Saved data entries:
-*-

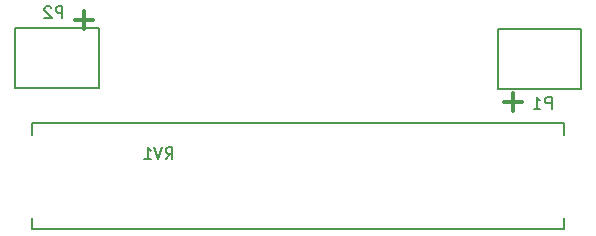
<source format=gbo>
G04 #@! TF.FileFunction,Legend,Bot*
%FSLAX46Y46*%
G04 Gerber Fmt 4.6, Leading zero omitted, Abs format (unit mm)*
G04 Created by KiCad (PCBNEW 4.0.7) date Tuesday, 26 September 2017 'PMt' 23:25:46*
%MOMM*%
%LPD*%
G01*
G04 APERTURE LIST*
%ADD10C,0.100000*%
%ADD11C,0.300000*%
%ADD12C,0.150000*%
G04 APERTURE END LIST*
D10*
D11*
X125938095Y-94342857D02*
X127461905Y-94342857D01*
X126700000Y-95104762D02*
X126700000Y-93580952D01*
X162288095Y-101292857D02*
X163811905Y-101292857D01*
X163050000Y-102054762D02*
X163050000Y-100530952D01*
D12*
X120900000Y-100060000D02*
X127970000Y-100060000D01*
X120900000Y-94980000D02*
X120900000Y-100060000D01*
X127970000Y-94980000D02*
X120900000Y-94980000D01*
X127970000Y-100060000D02*
X127970000Y-94980000D01*
X122350000Y-112050000D02*
X122350000Y-111050000D01*
X167350000Y-112050000D02*
X167350000Y-111050000D01*
X122350000Y-103050000D02*
X167350000Y-103050000D01*
X122350000Y-112050000D02*
X167350000Y-112050000D01*
X122350000Y-104050000D02*
X122350000Y-103050000D01*
X122350000Y-104050000D02*
X122350000Y-103050000D01*
X167350000Y-104050000D02*
X167350000Y-103050000D01*
X168850000Y-95040000D02*
X161780000Y-95040000D01*
X168850000Y-100120000D02*
X168850000Y-95040000D01*
X161780000Y-100120000D02*
X168850000Y-100120000D01*
X161780000Y-95040000D02*
X161780000Y-100120000D01*
X124898095Y-94162381D02*
X124898095Y-93162381D01*
X124517142Y-93162381D01*
X124421904Y-93210000D01*
X124374285Y-93257619D01*
X124326666Y-93352857D01*
X124326666Y-93495714D01*
X124374285Y-93590952D01*
X124421904Y-93638571D01*
X124517142Y-93686190D01*
X124898095Y-93686190D01*
X123945714Y-93257619D02*
X123898095Y-93210000D01*
X123802857Y-93162381D01*
X123564761Y-93162381D01*
X123469523Y-93210000D01*
X123421904Y-93257619D01*
X123374285Y-93352857D01*
X123374285Y-93448095D01*
X123421904Y-93590952D01*
X123993333Y-94162381D01*
X123374285Y-94162381D01*
X133645238Y-106102381D02*
X133978572Y-105626190D01*
X134216667Y-106102381D02*
X134216667Y-105102381D01*
X133835714Y-105102381D01*
X133740476Y-105150000D01*
X133692857Y-105197619D01*
X133645238Y-105292857D01*
X133645238Y-105435714D01*
X133692857Y-105530952D01*
X133740476Y-105578571D01*
X133835714Y-105626190D01*
X134216667Y-105626190D01*
X133359524Y-105102381D02*
X133026191Y-106102381D01*
X132692857Y-105102381D01*
X131835714Y-106102381D02*
X132407143Y-106102381D01*
X132121429Y-106102381D02*
X132121429Y-105102381D01*
X132216667Y-105245238D01*
X132311905Y-105340476D01*
X132407143Y-105388095D01*
X166328095Y-101842381D02*
X166328095Y-100842381D01*
X165947142Y-100842381D01*
X165851904Y-100890000D01*
X165804285Y-100937619D01*
X165756666Y-101032857D01*
X165756666Y-101175714D01*
X165804285Y-101270952D01*
X165851904Y-101318571D01*
X165947142Y-101366190D01*
X166328095Y-101366190D01*
X164804285Y-101842381D02*
X165375714Y-101842381D01*
X165090000Y-101842381D02*
X165090000Y-100842381D01*
X165185238Y-100985238D01*
X165280476Y-101080476D01*
X165375714Y-101128095D01*
M02*

</source>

-*-

#### Task statement
Copy out exactly the lines running from the line with "X132407143Y-105388095D01*" to the end of the records, inclusive.

#### Expected answer
X132407143Y-105388095D01*
X166328095Y-101842381D02*
X166328095Y-100842381D01*
X165947142Y-100842381D01*
X165851904Y-100890000D01*
X165804285Y-100937619D01*
X165756666Y-101032857D01*
X165756666Y-101175714D01*
X165804285Y-101270952D01*
X165851904Y-101318571D01*
X165947142Y-101366190D01*
X166328095Y-101366190D01*
X164804285Y-101842381D02*
X165375714Y-101842381D01*
X165090000Y-101842381D02*
X165090000Y-100842381D01*
X165185238Y-100985238D01*
X165280476Y-101080476D01*
X165375714Y-101128095D01*
M02*

</source>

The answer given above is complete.